(Transcribed page contents)
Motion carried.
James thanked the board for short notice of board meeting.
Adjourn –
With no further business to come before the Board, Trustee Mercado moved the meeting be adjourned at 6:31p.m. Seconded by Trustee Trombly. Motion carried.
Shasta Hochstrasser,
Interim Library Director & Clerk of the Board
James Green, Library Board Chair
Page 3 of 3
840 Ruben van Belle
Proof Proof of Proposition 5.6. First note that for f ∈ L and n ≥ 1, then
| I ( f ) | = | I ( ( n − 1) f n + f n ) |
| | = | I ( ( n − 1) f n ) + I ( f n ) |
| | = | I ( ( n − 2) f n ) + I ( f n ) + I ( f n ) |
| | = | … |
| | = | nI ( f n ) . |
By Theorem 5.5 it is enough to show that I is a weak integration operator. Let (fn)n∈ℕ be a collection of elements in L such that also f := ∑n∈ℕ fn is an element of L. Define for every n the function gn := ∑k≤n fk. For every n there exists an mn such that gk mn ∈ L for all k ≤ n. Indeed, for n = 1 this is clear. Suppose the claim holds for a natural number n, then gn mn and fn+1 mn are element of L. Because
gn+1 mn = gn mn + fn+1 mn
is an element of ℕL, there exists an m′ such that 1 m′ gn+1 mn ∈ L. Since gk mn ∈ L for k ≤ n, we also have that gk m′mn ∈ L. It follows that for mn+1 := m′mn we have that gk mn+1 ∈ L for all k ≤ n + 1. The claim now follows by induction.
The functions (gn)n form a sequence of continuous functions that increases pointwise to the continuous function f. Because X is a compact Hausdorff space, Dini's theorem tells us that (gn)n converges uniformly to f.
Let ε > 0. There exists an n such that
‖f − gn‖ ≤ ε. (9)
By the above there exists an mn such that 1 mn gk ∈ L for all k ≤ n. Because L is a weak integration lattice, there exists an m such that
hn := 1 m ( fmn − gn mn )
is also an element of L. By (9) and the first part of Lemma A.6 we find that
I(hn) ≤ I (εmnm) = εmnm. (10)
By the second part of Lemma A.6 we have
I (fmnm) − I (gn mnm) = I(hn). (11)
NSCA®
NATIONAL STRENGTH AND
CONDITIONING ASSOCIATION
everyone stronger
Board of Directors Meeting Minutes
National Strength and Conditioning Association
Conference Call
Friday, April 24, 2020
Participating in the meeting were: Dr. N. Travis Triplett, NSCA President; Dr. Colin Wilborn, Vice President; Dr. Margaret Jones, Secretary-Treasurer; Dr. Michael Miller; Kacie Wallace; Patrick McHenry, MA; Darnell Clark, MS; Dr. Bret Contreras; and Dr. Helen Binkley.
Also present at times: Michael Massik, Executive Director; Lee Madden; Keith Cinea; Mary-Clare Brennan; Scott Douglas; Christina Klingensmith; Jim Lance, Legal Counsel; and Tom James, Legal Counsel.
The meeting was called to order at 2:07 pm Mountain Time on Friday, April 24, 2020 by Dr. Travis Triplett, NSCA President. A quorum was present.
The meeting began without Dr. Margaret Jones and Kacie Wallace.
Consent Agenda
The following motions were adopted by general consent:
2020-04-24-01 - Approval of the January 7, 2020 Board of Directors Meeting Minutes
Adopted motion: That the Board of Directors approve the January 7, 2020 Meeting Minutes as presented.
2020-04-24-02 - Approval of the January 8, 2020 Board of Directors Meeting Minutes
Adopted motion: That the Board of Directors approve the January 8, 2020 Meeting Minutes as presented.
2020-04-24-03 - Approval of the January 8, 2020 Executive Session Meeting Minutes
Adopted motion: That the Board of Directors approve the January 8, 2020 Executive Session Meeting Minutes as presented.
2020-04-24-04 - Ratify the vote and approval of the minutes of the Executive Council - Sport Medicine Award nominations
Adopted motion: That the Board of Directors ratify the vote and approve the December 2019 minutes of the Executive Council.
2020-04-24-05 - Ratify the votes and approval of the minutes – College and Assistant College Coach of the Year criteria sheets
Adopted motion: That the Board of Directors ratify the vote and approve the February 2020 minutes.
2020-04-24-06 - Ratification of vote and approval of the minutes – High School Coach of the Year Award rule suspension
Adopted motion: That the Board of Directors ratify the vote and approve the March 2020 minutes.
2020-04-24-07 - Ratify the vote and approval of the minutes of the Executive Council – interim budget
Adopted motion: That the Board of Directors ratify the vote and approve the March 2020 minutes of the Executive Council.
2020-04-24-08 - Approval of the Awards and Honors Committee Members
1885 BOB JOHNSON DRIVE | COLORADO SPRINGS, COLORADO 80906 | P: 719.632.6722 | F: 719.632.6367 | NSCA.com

PROBLEM DESCRIPTION: Among the lines above, find those holding the word "Library" and state how many there are, number only.

PROBLEM SOLUTION: 2